- [Assigned task] Print every record exactly.

=== Source material ===

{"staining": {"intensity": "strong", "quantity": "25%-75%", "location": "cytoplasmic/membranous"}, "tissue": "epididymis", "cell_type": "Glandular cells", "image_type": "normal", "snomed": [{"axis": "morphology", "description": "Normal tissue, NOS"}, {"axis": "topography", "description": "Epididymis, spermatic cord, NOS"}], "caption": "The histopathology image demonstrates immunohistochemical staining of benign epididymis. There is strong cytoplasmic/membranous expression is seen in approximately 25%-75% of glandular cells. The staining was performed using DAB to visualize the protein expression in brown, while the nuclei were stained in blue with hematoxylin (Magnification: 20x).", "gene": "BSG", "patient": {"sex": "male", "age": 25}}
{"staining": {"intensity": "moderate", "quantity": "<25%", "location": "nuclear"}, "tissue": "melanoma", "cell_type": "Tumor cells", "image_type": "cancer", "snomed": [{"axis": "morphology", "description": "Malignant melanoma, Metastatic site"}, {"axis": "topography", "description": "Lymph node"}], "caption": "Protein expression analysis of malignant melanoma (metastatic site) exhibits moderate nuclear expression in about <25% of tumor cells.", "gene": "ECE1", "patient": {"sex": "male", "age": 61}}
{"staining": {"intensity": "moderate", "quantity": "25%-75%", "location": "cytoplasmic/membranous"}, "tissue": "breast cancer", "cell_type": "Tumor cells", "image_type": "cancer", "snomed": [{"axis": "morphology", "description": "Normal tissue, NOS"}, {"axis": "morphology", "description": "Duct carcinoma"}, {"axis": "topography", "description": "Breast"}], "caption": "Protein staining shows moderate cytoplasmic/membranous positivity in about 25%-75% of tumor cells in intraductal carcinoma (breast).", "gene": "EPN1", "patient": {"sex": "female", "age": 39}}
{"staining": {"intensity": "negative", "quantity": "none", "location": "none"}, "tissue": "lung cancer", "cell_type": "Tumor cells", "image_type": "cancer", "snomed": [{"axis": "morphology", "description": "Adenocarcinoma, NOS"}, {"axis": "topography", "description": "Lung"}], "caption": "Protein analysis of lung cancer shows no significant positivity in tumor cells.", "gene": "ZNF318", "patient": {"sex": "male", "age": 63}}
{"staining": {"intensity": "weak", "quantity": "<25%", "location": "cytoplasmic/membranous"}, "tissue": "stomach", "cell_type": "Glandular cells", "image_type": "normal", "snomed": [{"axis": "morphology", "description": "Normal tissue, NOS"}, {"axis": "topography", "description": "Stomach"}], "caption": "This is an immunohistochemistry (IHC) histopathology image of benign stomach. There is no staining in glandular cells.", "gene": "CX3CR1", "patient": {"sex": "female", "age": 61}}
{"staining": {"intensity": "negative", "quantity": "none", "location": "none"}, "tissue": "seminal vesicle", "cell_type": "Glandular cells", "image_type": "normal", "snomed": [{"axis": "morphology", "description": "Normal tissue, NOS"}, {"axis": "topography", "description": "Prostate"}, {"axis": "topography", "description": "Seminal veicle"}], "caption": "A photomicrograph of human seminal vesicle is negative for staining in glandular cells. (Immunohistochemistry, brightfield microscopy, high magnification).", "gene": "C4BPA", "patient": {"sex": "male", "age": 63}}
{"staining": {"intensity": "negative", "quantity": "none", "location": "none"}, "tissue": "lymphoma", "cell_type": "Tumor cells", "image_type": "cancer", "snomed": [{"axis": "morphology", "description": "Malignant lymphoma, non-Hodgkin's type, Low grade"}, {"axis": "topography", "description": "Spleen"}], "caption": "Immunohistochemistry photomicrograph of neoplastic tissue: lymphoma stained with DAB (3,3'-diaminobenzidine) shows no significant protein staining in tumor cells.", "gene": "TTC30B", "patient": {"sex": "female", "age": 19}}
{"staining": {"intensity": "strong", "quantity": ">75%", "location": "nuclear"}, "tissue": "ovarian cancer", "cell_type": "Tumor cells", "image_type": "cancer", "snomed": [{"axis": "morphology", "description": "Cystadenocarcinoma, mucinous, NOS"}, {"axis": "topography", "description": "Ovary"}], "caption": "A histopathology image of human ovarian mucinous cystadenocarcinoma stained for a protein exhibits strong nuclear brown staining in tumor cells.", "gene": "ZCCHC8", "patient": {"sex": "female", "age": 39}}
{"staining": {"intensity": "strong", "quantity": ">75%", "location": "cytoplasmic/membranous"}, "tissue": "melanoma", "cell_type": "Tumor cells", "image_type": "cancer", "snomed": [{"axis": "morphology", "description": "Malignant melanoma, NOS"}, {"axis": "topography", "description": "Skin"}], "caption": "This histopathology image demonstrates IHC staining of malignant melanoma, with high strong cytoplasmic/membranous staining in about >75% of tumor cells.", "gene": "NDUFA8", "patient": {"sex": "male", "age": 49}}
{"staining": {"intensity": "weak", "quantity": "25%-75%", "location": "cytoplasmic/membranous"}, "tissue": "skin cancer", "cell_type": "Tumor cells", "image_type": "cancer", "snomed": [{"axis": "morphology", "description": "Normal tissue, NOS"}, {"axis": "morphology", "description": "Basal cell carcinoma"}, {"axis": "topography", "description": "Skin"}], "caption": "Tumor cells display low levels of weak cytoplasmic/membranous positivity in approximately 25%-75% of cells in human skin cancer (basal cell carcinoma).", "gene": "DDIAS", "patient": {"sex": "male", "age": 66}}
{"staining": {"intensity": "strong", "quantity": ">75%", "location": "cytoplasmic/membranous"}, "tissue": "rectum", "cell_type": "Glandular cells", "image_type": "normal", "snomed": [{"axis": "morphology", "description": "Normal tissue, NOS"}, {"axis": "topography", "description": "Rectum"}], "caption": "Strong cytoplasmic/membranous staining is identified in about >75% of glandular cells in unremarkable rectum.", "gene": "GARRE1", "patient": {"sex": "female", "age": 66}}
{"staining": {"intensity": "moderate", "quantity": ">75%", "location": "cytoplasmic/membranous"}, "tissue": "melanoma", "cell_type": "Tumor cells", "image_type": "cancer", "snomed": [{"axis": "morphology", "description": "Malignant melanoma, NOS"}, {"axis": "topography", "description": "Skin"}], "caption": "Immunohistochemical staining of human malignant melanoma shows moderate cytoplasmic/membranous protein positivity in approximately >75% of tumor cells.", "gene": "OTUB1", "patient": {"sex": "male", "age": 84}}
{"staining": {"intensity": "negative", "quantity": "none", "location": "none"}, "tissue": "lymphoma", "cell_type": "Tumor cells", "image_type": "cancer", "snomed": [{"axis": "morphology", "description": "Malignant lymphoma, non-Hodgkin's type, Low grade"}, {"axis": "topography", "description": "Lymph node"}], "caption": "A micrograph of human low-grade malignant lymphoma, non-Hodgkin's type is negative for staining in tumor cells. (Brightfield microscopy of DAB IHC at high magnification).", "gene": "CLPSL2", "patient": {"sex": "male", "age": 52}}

===

- [Exercise answer]
{"staining": {"intensity": "strong", "quantity": "25%-75%", "location": "cytoplasmic/membranous"}, "tissue": "epididymis", "cell_type": "Glandular cells", "image_type": "normal", "snomed": [{"axis": "morphology", "description": "Normal tissue, NOS"}, {"axis": "topography", "description": "Epididymis, spermatic cord, NOS"}], "caption": "The histopathology image demonstrates immunohistochemical staining of benign epididymis. There is strong cytoplasmic/membranous expression is seen in approximately 25%-75% of glandular cells. The staining was performed using DAB to visualize the protein expression in brown, while the nuclei were stained in blue with hematoxylin (Magnification: 20x).", "gene": "BSG", "patient": {"sex": "male", "age": 25}}
{"staining": {"intensity": "moderate", "quantity": "<25%", "location": "nuclear"}, "tissue": "melanoma", "cell_type": "Tumor cells", "image_type": "cancer", "snomed": [{"axis": "morphology", "description": "Malignant melanoma, Metastatic site"}, {"axis": "topography", "description": "Lymph node"}], "caption": "Protein expression analysis of malignant melanoma (metastatic site) exhibits moderate nuclear expression in about <25% of tumor cells.", "gene": "ECE1", "patient": {"sex": "male", "age": 61}}
{"staining": {"intensity": "moderate", "quantity": "25%-75%", "location": "cytoplasmic/membranous"}, "tissue": "breast cancer", "cell_type": "Tumor cells", "image_type": "cancer", "snomed": [{"axis": "morphology", "description": "Normal tissue, NOS"}, {"axis": "morphology", "description": "Duct carcinoma"}, {"axis": "topography", "description": "Breast"}], "caption": "Protein staining shows moderate cytoplasmic/membranous positivity in about 25%-75% of tumor cells in intraductal carcinoma (breast).", "gene": "EPN1", "patient": {"sex": "female", "age": 39}}
{"staining": {"intensity": "negative", "quantity": "none", "location": "none"}, "tissue": "lung cancer", "cell_type": "Tumor cells", "image_type": "cancer", "snomed": [{"axis": "morphology", "description": "Adenocarcinoma, NOS"}, {"axis": "topography", "description": "Lung"}], "caption": "Protein analysis of lung cancer shows no significant positivity in tumor cells.", "gene": "ZNF318", "patient": {"sex": "male", "age": 63}}
{"staining": {"intensity": "weak", "quantity": "<25%", "location": "cytoplasmic/membranous"}, "tissue": "stomach", "cell_type": "Glandular cells", "image_type": "normal", "snomed": [{"axis": "morphology", "description": "Normal tissue, NOS"}, {"axis": "topography", "description": "Stomach"}], "caption": "This is an immunohistochemistry (IHC) histopathology image of benign stomach. There is no staining in glandular cells.", "gene": "CX3CR1", "patient": {"sex": "female", "age": 61}}
{"staining": {"intensity": "negative", "quantity": "none", "location": "none"}, "tissue": "seminal vesicle", "cell_type": "Glandular cells", "image_type": "normal", "snomed": [{"axis": "morphology", "description": "Normal tissue, NOS"}, {"axis": "topography", "description": "Prostate"}, {"axis": "topography", "description": "Seminal veicle"}], "caption": "A photomicrograph of human seminal vesicle is negative for staining in glandular cells. (Immunohistochemistry, brightfield microscopy, high magnification).", "gene": "C4BPA", "patient": {"sex": "male", "age": 63}}
{"staining": {"intensity": "negative", "quantity": "none", "location": "none"}, "tissue": "lymphoma", "cell_type": "Tumor cells", "image_type": "cancer", "snomed": [{"axis": "morphology", "description": "Malignant lymphoma, non-Hodgkin's type, Low grade"}, {"axis": "topography", "description": "Spleen"}], "caption": "Immunohistochemistry photomicrograph of neoplastic tissue: lymphoma stained with DAB (3,3'-diaminobenzidine) shows no significant protein staining in tumor cells.", "gene": "TTC30B", "patient": {"sex": "female", "age": 19}}
{"staining": {"intensity": "strong", "quantity": ">75%", "location": "nuclear"}, "tissue": "ovarian cancer", "cell_type": "Tumor cells", "image_type": "cancer", "snomed": [{"axis": "morphology", "description": "Cystadenocarcinoma, mucinous, NOS"}, {"axis": "topography", "description": "Ovary"}], "caption": "A histopathology image of human ovarian mucinous cystadenocarcinoma stained for a protein exhibits strong nuclear brown staining in tumor cells.", "gene": "ZCCHC8", "patient": {"sex": "female", "age": 39}}
{"staining": {"intensity": "strong", "quantity": ">75%", "location": "cytoplasmic/membranous"}, "tissue": "melanoma", "cell_type": "Tumor cells", "image_type": "cancer", "snomed": [{"axis": "morphology", "description": "Malignant melanoma, NOS"}, {"axis": "topography", "description": "Skin"}], "caption": "This histopathology image demonstrates IHC staining of malignant melanoma, with high strong cytoplasmic/membranous staining in about >75% of tumor cells.", "gene": "NDUFA8", "patient": {"sex": "male", "age": 49}}
{"staining": {"intensity": "weak", "quantity": "25%-75%", "location": "cytoplasmic/membranous"}, "tissue": "skin cancer", "cell_type": "Tumor cells", "image_type": "cancer", "snomed": [{"axis": "morphology", "description": "Normal tissue, NOS"}, {"axis": "morphology", "description": "Basal cell carcinoma"}, {"axis": "topography", "description": "Skin"}], "caption": "Tumor cells display low levels of weak cytoplasmic/membranous positivity in approximately 25%-75% of cells in human skin cancer (basal cell carcinoma).", "gene": "DDIAS", "patient": {"sex": "male", "age": 66}}
{"staining": {"intensity": "strong", "quantity": ">75%", "location": "cytoplasmic/membranous"}, "tissue": "rectum", "cell_type": "Glandular cells", "image_type": "normal", "snomed": [{"axis": "morphology", "description": "Normal tissue, NOS"}, {"axis": "topography", "description": "Rectum"}], "caption": "Strong cytoplasmic/membranous staining is identified in about >75% of glandular cells in unremarkable rectum.", "gene": "GARRE1", "patient": {"sex": "female", "age": 66}}
{"staining": {"intensity": "moderate", "quantity": ">75%", "location": "cytoplasmic/membranous"}, "tissue": "melanoma", "cell_type": "Tumor cells", "image_type": "cancer", "snomed": [{"axis": "morphology", "description": "Malignant melanoma, NOS"}, {"axis": "topography", "description": "Skin"}], "caption": "Immunohistochemical staining of human malignant melanoma shows moderate cytoplasmic/membranous protein positivity in approximately >75% of tumor cells.", "gene": "OTUB1", "patient": {"sex": "male", "age": 84}}
{"staining": {"intensity": "negative", "quantity": "none", "location": "none"}, "tissue": "lymphoma", "cell_type": "Tumor cells", "image_type": "cancer", "snomed": [{"axis": "morphology", "description": "Malignant lymphoma, non-Hodgkin's type, Low grade"}, {"axis": "topography", "description": "Lymph node"}], "caption": "A micrograph of human low-grade malignant lymphoma, non-Hodgkin's type is negative for staining in tumor cells. (Brightfield microscopy of DAB IHC at high magnification).", "gene": "CLPSL2", "patient": {"sex": "male", "age": 52}}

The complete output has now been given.